■ **TASK ITEM**
Copy the data word for word, from its first line down through the line containing "targeted advertising by", including both of those lines.

■ **STORED DATA**
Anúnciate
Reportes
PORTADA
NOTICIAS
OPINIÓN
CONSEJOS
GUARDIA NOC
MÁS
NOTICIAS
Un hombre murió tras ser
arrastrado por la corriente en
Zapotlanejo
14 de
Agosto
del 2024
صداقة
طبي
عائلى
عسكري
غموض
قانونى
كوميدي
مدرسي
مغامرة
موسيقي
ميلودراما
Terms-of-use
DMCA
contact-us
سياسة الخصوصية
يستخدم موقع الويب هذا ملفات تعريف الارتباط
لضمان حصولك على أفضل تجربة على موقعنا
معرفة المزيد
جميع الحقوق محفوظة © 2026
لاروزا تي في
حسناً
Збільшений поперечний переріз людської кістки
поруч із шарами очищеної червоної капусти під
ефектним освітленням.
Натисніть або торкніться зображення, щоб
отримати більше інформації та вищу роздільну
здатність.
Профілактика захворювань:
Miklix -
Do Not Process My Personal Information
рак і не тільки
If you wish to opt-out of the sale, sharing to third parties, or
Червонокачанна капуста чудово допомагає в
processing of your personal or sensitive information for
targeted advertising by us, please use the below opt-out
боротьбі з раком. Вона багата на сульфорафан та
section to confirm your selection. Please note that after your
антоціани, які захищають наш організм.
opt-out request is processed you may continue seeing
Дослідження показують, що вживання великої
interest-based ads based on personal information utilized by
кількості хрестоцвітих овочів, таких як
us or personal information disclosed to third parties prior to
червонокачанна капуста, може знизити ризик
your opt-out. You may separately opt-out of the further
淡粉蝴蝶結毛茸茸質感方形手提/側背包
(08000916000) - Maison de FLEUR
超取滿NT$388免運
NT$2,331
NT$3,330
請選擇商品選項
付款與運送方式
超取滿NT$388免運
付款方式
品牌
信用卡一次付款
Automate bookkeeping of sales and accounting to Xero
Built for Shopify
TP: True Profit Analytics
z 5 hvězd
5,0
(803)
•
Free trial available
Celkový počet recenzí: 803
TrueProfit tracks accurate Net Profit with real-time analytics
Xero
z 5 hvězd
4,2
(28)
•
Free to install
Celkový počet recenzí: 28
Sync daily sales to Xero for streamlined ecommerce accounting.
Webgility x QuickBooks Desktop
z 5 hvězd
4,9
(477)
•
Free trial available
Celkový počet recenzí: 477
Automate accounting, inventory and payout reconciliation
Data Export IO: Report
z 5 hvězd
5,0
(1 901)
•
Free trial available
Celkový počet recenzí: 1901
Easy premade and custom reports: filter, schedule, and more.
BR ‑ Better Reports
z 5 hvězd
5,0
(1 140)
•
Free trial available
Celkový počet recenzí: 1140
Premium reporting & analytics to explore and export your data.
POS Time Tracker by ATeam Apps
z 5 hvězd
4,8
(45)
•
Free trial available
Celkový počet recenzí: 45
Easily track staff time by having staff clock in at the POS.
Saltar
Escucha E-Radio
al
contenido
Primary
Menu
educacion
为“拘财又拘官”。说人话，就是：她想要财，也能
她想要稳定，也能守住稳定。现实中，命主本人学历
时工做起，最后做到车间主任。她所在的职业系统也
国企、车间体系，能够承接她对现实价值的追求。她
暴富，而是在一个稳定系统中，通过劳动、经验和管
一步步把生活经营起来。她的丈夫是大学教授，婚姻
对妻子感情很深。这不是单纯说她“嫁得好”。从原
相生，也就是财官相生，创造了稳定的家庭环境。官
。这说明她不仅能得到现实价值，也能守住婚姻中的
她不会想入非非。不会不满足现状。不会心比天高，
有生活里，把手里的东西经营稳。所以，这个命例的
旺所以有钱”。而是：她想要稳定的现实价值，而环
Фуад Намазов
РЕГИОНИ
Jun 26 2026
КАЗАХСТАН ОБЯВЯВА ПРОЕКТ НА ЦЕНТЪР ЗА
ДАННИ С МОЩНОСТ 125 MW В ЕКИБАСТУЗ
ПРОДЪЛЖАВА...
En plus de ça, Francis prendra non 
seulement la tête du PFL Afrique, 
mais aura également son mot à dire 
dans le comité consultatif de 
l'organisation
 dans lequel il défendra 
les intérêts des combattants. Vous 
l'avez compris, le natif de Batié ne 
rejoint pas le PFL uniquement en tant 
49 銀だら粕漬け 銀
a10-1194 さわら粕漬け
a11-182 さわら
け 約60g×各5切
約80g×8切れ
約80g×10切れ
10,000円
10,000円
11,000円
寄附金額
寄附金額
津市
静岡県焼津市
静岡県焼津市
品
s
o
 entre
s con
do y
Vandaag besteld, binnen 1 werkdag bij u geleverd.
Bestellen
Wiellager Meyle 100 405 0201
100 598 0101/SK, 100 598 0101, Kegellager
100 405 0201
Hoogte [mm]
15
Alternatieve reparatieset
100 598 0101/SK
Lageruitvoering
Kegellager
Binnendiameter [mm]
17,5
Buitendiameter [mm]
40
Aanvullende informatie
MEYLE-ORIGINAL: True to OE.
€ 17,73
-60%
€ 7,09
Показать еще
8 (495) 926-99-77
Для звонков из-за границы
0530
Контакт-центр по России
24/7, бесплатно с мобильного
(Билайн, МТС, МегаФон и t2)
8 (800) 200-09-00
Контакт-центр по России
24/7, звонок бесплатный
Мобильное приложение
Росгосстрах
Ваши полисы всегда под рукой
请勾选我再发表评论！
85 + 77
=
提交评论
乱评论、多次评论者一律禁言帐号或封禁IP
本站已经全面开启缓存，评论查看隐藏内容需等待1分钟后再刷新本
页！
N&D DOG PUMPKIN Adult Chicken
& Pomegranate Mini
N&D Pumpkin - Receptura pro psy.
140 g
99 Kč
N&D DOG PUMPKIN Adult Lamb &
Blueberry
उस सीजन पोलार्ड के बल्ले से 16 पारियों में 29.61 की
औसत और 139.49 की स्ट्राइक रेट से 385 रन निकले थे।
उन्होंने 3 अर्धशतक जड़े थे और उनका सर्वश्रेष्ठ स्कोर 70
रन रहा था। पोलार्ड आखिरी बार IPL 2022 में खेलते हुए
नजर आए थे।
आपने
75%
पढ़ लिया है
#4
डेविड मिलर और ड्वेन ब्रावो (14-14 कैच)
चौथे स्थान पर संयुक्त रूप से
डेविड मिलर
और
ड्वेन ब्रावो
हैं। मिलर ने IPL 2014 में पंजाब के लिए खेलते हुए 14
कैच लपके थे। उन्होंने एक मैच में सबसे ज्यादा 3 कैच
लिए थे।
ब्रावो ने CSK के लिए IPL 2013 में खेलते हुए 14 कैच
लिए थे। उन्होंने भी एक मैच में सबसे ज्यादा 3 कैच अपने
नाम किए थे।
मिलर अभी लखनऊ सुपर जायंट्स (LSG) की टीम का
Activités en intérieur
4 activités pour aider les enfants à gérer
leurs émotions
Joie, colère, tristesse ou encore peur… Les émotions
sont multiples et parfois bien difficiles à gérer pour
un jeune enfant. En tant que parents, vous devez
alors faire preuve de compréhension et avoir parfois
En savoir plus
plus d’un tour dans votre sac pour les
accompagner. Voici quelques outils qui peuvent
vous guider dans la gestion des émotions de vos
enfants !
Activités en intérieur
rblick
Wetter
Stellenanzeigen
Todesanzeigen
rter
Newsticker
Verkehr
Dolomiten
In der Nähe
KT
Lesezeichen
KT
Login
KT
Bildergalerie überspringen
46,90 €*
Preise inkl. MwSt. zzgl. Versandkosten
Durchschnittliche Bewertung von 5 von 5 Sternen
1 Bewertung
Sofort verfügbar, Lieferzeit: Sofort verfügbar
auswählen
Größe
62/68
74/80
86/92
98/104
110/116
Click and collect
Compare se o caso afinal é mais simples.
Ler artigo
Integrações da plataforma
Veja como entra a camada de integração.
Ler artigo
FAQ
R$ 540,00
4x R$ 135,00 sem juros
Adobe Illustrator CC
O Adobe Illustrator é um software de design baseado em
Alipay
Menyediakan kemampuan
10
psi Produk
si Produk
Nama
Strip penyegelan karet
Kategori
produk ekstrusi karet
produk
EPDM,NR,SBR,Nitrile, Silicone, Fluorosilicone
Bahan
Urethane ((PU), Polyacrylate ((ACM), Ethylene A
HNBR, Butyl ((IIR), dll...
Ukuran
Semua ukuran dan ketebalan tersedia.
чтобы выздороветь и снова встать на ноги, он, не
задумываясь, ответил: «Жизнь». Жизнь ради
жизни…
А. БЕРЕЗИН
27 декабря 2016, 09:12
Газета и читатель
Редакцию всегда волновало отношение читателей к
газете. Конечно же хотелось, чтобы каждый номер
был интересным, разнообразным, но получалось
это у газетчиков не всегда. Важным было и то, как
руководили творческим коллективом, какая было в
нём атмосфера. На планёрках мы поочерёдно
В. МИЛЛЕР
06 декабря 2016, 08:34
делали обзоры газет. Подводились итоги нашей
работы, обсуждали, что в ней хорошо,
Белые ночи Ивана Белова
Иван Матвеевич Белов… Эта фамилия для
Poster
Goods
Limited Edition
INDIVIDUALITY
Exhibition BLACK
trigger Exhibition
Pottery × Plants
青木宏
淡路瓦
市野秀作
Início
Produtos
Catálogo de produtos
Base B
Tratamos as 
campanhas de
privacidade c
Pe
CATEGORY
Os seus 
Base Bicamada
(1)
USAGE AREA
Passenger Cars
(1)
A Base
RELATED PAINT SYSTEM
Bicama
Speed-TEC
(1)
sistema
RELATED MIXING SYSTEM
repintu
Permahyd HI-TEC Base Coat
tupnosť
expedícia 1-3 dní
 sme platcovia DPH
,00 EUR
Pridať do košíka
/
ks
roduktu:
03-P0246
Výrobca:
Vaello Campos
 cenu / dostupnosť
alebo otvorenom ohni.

■ **OUTPUT FOR THIS EXERCISE**
Anúnciate
Reportes
PORTADA
NOTICIAS
OPINIÓN
CONSEJOS
GUARDIA NOC
MÁS
NOTICIAS
Un hombre murió tras ser
arrastrado por la corriente en
Zapotlanejo
14 de
Agosto
del 2024
صداقة
طبي
عائلى
عسكري
غموض
قانونى
كوميدي
مدرسي
مغامرة
موسيقي
ميلودراما
Terms-of-use
DMCA
contact-us
سياسة الخصوصية
يستخدم موقع الويب هذا ملفات تعريف الارتباط
لضمان حصولك على أفضل تجربة على موقعنا
معرفة المزيد
جميع الحقوق محفوظة © 2026
لاروزا تي في
حسناً
Збільшений поперечний переріз людської кістки
поруч із шарами очищеної червоної капусти під
ефектним освітленням.
Натисніть або торкніться зображення, щоб
отримати більше інформації та вищу роздільну
здатність.
Профілактика захворювань:
Miklix -
Do Not Process My Personal Information
рак і не тільки
If you wish to opt-out of the sale, sharing to third parties, or
Червонокачанна капуста чудово допомагає в
processing of your personal or sensitive information for
targeted advertising by us, please use the below opt-out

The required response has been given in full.